In one corner of this grassy square was a large stone fireplace. It had a tall chimney framed by giant boxwood on either side. When we entered the north end of this space it was as if coming upon the altar of some extinct tribe. This wonderland fevered my imagination. In the reverie of creative adventures with my siblings, I did not know or care about unaffordable vacations to beaches, mountains, or theme parks.
In the case of my grandmother, the romantic mythology of one having “green fingers” did not apply. The fingers of my grandmother were rough and dirty from digging in the earth, planting, pruning, and harvesting her produce. She washed her hands before meal preparation, but hers’ were not green by any stretch of the imagination.
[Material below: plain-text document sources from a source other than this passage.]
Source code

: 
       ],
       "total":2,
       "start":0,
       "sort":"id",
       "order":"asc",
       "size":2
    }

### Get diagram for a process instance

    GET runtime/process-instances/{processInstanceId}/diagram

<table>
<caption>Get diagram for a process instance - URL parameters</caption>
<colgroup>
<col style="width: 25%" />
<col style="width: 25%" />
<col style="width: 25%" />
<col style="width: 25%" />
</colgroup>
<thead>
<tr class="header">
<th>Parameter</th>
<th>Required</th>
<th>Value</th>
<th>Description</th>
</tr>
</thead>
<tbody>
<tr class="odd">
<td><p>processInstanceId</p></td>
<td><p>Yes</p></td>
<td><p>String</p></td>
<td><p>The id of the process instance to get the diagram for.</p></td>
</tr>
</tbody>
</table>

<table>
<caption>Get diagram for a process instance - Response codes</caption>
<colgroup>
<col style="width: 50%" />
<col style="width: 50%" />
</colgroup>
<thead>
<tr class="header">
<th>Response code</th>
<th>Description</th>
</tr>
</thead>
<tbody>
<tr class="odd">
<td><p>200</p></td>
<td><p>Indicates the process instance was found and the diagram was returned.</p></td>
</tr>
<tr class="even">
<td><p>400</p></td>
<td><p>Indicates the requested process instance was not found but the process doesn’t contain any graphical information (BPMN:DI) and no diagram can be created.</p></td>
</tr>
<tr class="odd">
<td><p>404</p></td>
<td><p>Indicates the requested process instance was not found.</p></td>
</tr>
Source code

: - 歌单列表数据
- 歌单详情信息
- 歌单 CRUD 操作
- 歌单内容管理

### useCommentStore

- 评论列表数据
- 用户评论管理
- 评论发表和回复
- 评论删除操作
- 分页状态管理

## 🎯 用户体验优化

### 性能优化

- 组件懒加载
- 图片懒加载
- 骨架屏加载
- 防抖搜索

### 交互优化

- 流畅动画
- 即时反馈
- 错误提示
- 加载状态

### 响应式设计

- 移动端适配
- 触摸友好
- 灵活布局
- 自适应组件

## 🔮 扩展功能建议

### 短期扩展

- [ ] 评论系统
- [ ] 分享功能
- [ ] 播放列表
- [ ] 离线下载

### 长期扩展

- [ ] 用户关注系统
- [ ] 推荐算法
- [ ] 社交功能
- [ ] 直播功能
Even when scrubbed, her hands bore the dark stains of soil and plant.
It was the same for Dad. Once my parents got their children educated, employed, and married off, there was money to invest in the yard. I did not appreciate Dad’s gift until much later in my life. I would drop by and find him in the backyard, on his hands and knees digging, planting, or harvesting, his body wet with sweat, his hands and fingers dirt caked, always eager to give me a tour and pick a bouquet for me to take home to Kay. Years ago, I cast Dad as the Gardner in a production of “The Secret Garden” for Nightingale Theatre. The show ran for two weeks at Cheekwood Botanical Gardens. Perfect casting. Perfect location.
In early June of 2002, Dad’s garden was in peak bloom, a result of weeks of labor. He wanted to put the eagle weather vane from Richmond on top of his garden house. He was not feeling well at the time, and he had our daughter, Lauren, climb up the ladder to the roof. It was a tricky job, so Dad followed after her, and together they mounted the weather vane on top of the faux chimney. A few days later, Dad shuffled off his mortal coil. I hope when I go to meet my Creator I am in the middle of some creative project like my father.
This spring as Kay and I work up our garden—she is head gardener, and I her head weed-puller—and I bump into the artifacts inherited from my Richmond grandmother and my father, and as I hear the squeals of pleasure from my grandchildren running along the garden paths or playing in the fountain or chasing after the butterflies (we employ a capture and release program now), I watch with joy as they marvel in wonder at the magic spin-wheel cups on the weather vane catching the wind and twirling through the sculpted holes of eternity or as they jump from rock to rock with an occasional misstep that draws blood and tears and requires band aides and comforting words in the embrace of a parent or grandparent, or listen to them conversing with the statue of St. Francis, or traversing the stone border wall as if it were a balance beam, or racing their bicycles like daredevils down the ramp they have constructed from the large stone steps, I ponder what rich and fertile memories they are storing up, and I remember my own childhood adventures in the gardens of my grandmother. I am confident that the memories of our two daughters are chockfull of wonderful moments of time spent in their grandfather’s garden. And now our grandchildren are creating their memories in our garden of delights. This is a blessing handed down to the third and fourth generation.